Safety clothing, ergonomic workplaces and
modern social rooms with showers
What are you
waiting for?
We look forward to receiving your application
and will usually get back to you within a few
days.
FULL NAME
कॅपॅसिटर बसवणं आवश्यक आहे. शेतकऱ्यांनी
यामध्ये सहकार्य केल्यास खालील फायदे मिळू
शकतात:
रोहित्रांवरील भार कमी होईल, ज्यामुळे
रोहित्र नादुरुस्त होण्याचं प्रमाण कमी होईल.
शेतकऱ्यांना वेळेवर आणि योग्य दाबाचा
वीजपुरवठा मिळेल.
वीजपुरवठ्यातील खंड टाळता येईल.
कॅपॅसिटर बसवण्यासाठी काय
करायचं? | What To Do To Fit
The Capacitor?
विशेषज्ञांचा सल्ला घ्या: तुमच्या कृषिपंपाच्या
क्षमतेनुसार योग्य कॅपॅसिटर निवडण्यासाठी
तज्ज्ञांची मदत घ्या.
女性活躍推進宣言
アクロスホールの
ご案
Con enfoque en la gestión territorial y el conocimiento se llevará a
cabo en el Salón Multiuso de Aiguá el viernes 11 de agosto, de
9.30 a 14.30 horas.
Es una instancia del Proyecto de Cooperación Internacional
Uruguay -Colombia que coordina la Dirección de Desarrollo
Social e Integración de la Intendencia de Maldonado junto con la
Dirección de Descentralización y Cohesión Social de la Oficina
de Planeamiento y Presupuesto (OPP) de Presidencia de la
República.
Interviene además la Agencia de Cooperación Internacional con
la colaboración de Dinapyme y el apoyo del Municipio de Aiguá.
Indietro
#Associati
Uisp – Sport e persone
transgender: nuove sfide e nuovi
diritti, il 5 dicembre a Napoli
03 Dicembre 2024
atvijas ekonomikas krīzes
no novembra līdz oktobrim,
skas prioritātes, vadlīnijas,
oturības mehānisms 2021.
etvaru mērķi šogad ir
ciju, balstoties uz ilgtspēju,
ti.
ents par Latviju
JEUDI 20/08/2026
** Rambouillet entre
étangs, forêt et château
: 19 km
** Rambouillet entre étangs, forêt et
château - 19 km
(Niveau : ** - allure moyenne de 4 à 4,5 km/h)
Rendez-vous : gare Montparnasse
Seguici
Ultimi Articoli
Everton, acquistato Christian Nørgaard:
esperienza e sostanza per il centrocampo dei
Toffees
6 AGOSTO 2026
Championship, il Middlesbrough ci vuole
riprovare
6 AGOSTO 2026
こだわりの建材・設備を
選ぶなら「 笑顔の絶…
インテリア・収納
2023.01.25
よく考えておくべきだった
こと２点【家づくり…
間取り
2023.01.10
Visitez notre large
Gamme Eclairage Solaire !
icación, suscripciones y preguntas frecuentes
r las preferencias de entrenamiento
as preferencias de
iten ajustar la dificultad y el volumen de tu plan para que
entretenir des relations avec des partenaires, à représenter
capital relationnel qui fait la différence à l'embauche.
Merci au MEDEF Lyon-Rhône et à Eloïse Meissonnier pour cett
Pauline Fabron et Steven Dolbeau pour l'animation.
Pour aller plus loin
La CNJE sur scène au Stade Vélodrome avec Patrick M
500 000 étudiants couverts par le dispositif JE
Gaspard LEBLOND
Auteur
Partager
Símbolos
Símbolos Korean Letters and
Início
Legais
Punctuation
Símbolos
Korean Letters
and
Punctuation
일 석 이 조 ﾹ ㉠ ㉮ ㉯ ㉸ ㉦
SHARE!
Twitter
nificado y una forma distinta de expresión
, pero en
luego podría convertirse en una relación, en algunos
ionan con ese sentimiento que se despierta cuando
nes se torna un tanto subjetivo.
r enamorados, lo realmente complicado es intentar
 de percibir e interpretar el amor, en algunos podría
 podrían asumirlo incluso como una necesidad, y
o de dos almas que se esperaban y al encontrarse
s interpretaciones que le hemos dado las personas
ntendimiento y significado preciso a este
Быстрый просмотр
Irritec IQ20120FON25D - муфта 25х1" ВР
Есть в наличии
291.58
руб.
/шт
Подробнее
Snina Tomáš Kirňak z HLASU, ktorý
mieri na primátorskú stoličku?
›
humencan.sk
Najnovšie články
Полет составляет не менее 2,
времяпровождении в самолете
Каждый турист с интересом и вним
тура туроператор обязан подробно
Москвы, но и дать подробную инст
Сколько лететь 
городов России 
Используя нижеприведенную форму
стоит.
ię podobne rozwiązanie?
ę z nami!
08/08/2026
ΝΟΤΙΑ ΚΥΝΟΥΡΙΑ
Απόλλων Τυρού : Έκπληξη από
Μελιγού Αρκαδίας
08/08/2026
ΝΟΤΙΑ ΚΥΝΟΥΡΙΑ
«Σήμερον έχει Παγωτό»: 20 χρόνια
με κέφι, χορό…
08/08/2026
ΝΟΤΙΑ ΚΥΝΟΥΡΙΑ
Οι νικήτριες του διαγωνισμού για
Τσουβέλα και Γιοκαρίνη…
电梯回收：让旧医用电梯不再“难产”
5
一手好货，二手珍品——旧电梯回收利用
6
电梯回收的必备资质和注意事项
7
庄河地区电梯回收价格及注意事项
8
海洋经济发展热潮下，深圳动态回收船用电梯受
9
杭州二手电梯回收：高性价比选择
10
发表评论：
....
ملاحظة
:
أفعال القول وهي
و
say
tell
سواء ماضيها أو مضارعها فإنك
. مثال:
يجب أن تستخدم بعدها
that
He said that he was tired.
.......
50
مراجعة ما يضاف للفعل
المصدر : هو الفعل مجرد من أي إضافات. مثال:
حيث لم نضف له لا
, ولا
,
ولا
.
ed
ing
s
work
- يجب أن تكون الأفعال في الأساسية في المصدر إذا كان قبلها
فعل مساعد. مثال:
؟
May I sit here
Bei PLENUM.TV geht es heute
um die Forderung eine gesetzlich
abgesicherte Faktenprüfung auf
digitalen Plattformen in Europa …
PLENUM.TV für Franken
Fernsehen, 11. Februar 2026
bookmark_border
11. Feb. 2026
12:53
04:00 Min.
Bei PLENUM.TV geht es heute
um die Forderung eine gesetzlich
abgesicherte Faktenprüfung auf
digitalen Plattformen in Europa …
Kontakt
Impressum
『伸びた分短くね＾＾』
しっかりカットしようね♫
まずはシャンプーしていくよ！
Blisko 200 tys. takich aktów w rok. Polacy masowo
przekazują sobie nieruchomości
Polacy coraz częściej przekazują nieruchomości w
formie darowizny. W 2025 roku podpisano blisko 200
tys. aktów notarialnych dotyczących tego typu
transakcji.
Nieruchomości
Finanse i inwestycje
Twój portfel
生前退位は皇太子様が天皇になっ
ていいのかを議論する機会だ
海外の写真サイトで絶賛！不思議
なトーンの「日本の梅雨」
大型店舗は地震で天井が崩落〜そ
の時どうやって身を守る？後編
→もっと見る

- - - - -

What is expected:
Return all lines in the entries above that carry the word "étangs".

Task result:
étangs, forêt et château
** Rambouillet entre étangs, forêt et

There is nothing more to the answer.